# ONR Dilution used as a Pre soak



## wyliss (Feb 9, 2007)

After watching Bigpikle's demo I see he has used a garden sprayer with ONR as a pre soak. what sort of dilution should I use for this purpose pls guys?
Planning on using it for the first time today !!
Wish me luck, hopefully no marring or swirls......nervous !!!!!
:newbie: to ONR :lol:


----------



## nicks16v (Jan 7, 2009)

1 capful in that size sprayer.


----------



## Bigpikle (May 21, 2007)

yep - theres no official answer. Some use it at QD strength, which is 6oz per US gallon. I'm tight so tend to use it anywhere down to the usual wash solution strength of 1oz per 2 US gallons. 

Kind of depends on how dirty your car is.

Remember, use the same caution you would with any wash - small areas, rinse frequently and go over an area until its clean - if really dirty if might need 2 or more passes, just like with normal shampoo


----------



## Guest (Jul 8, 2009)

I use a capfull (1/2oz) in a 2L sprayer, which is about 1:128 or 1oz to 1 US gallon - seems to work ok.
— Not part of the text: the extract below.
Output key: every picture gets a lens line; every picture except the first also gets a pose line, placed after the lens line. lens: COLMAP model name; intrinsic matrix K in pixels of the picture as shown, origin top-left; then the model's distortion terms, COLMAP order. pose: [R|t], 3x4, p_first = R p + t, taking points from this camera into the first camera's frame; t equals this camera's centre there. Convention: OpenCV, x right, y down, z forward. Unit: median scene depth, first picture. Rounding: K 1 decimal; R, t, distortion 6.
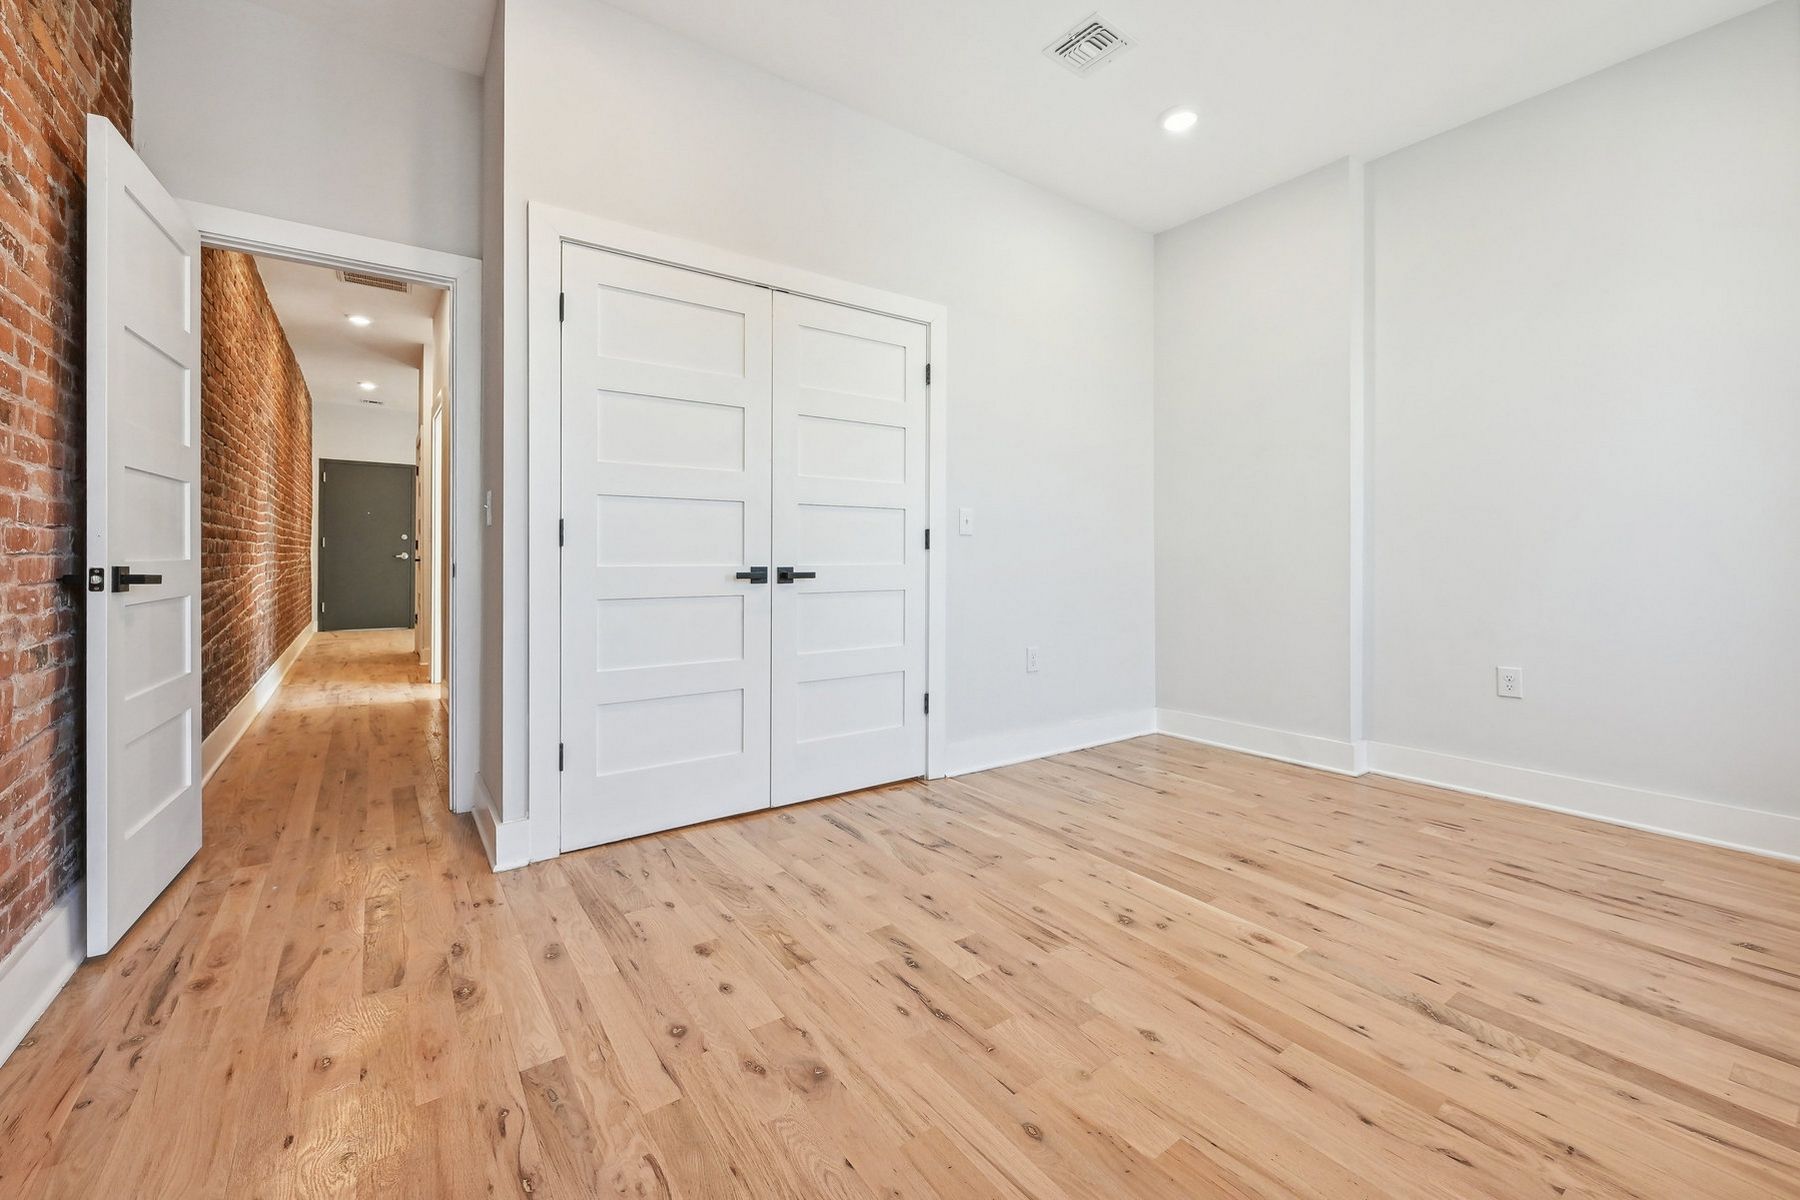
lens RADIAL K [[729.6, 0, 893.0], [0, 729.6, 562.6], [0, 0, 1]] dist [0.000427, 0.000592]
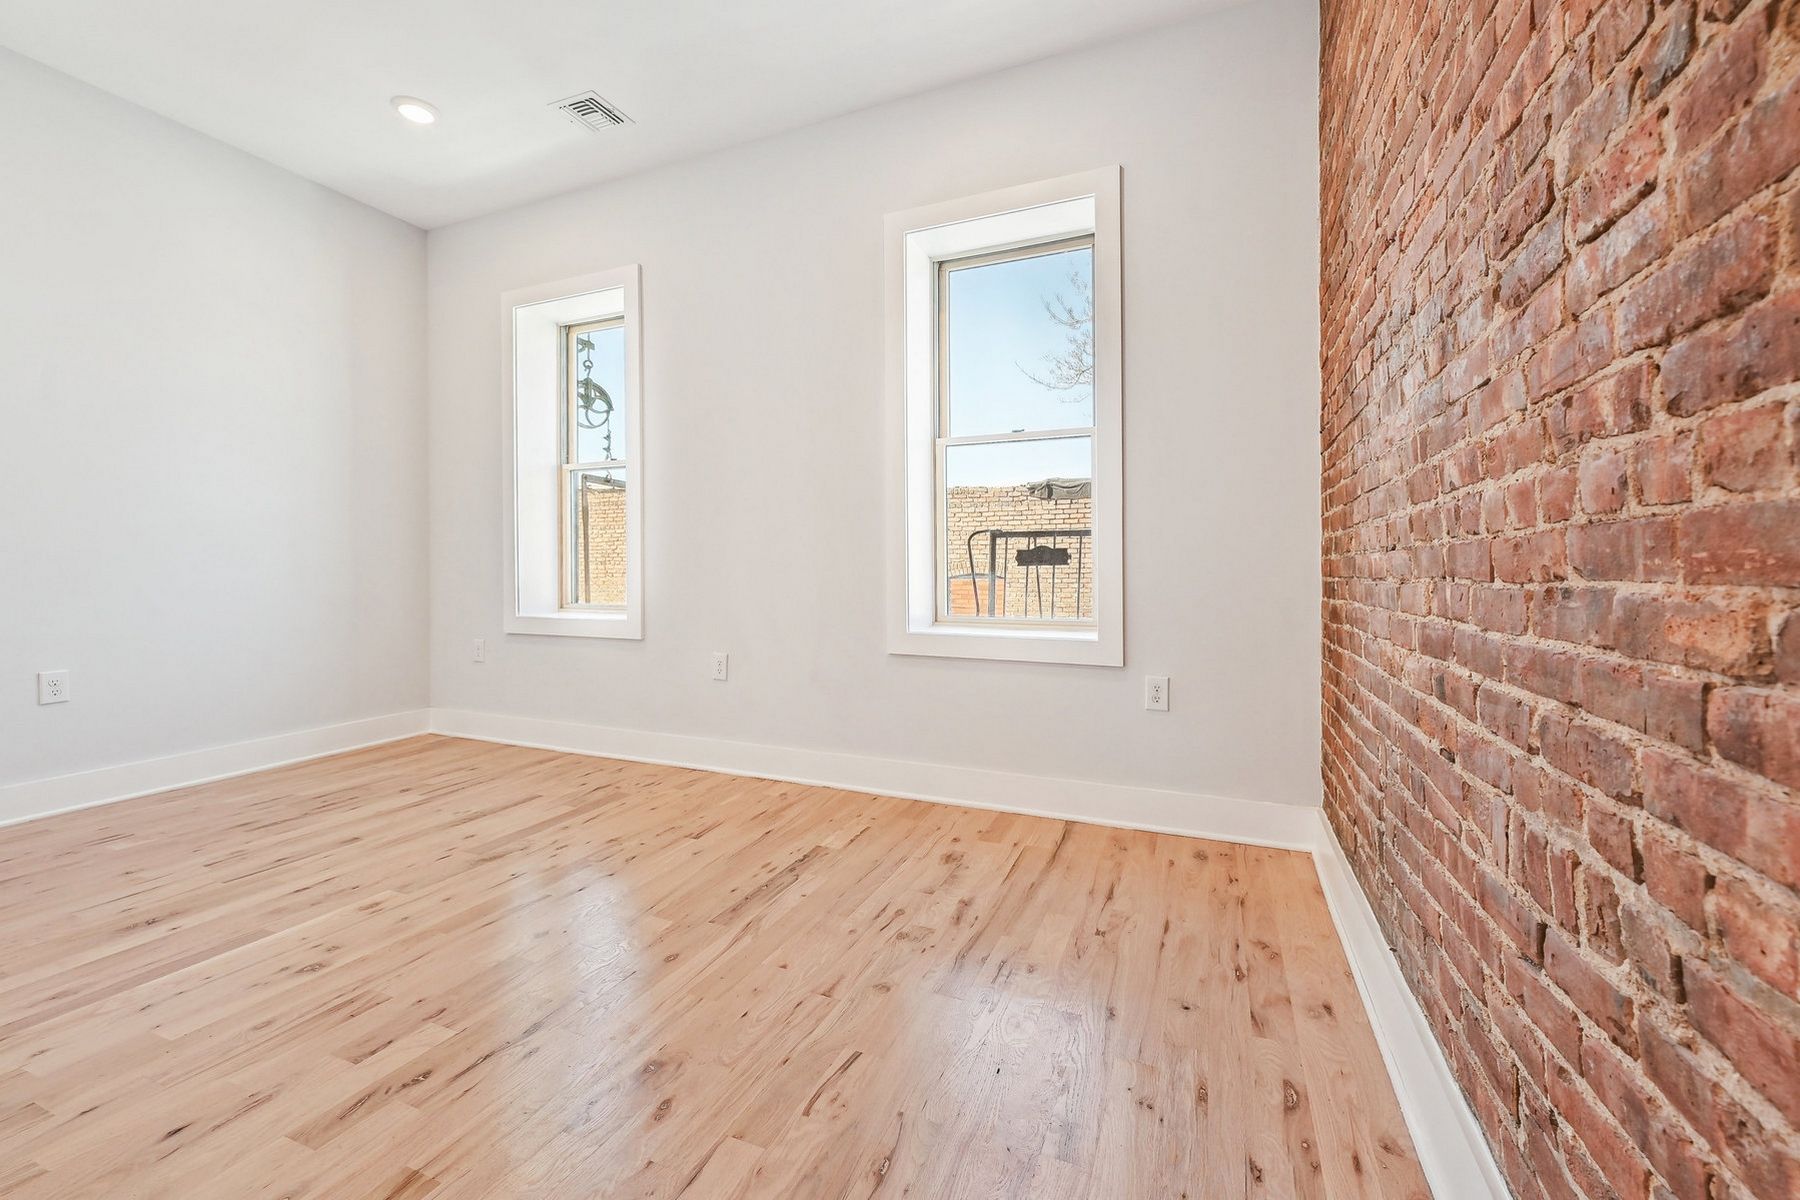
lens RADIAL K [[742.7, 0, 901.1], [0, 742.7, 567.7], [0, 0, 1]] dist [0.000198, 0.000162]
pose [[-0.527479, -0.002298, 0.849565, -0.817667], [0.003936, 0.999979, 0.005149, 0.017020], [-0.849559, 0.006060, -0.527459, 0.899486]]
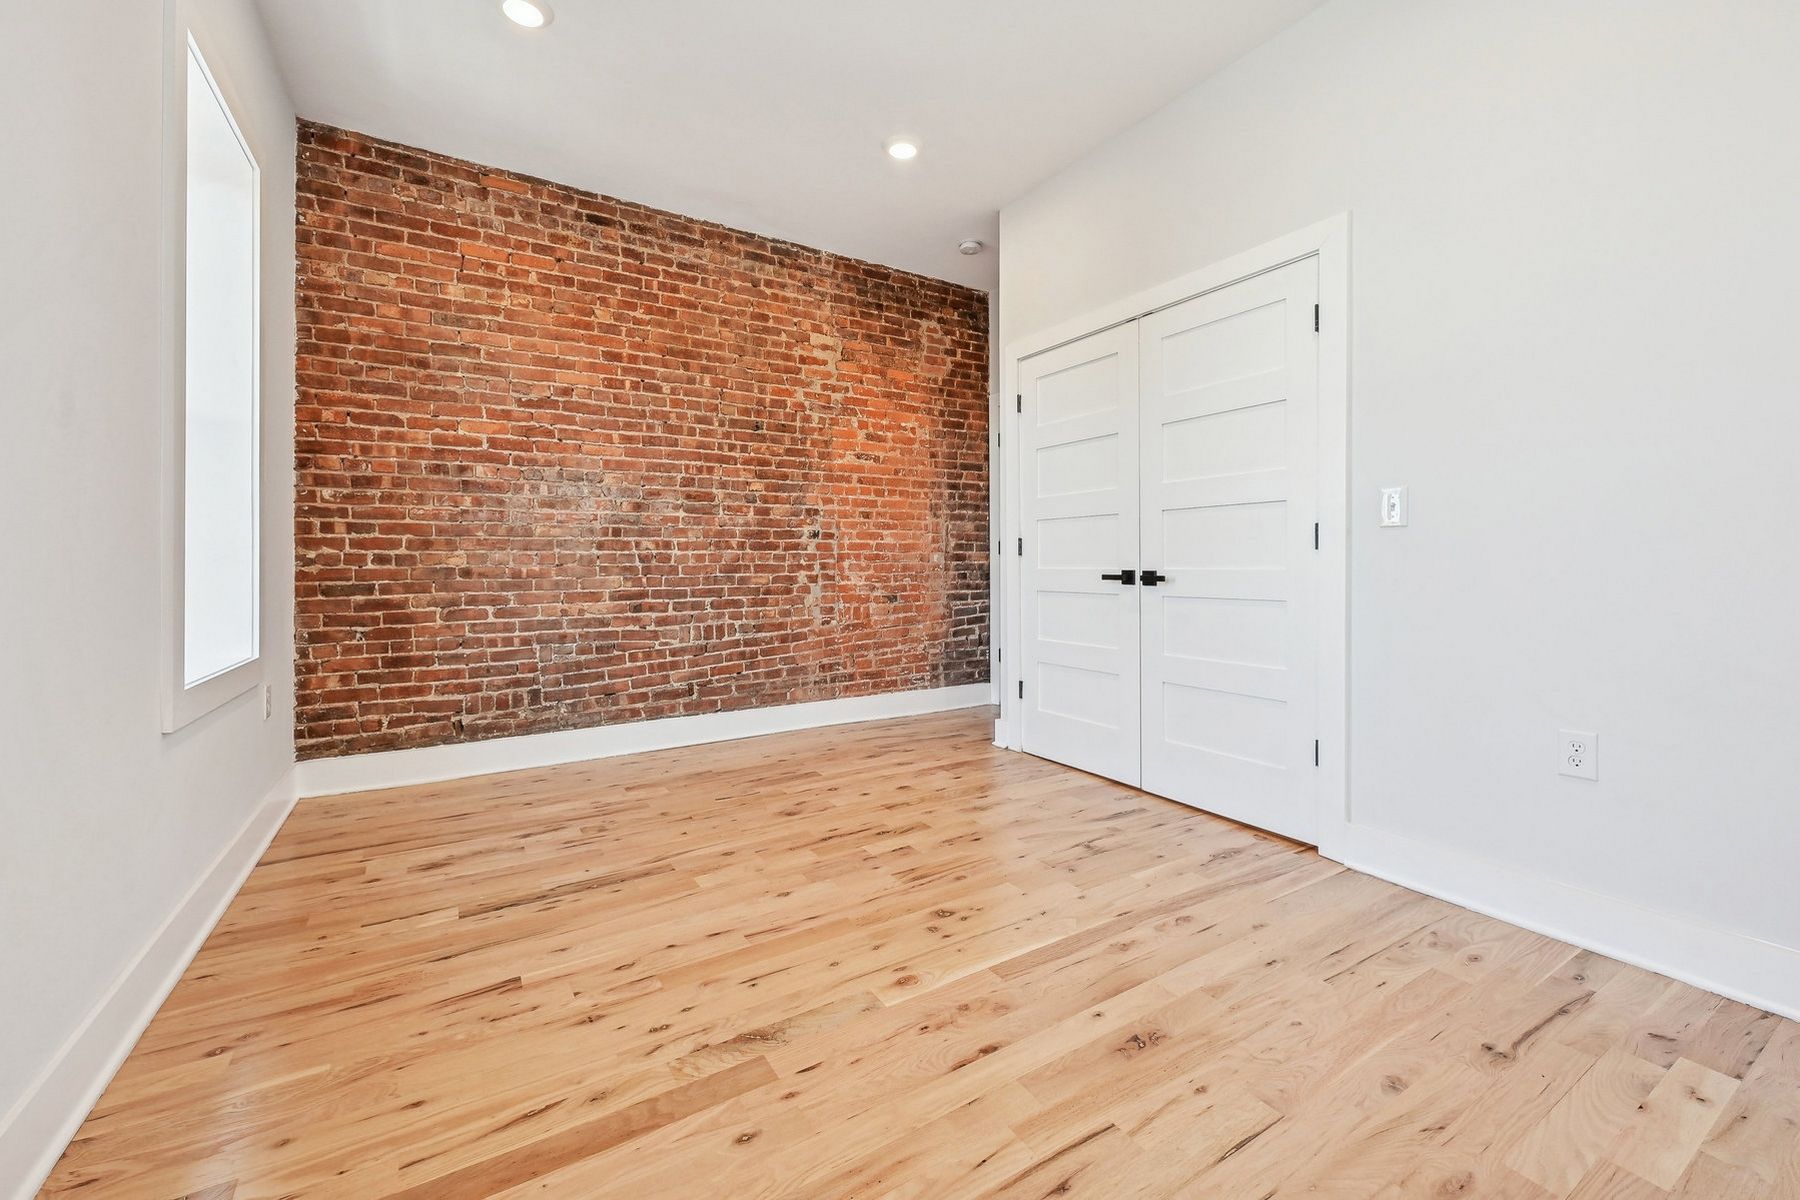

I might have to try at a weaker solution since I'm a tight **** too 

I reckon that, if you buy a gallon, using ONR as a pre-spray at those sort of dilutions works out as being more cost effective than using conventional pre-sprays/foams. I think ONR at 64:1 ("claying" strength) is about the break even point when compared to 5L bottles of conventional pre-spray/foam.


----------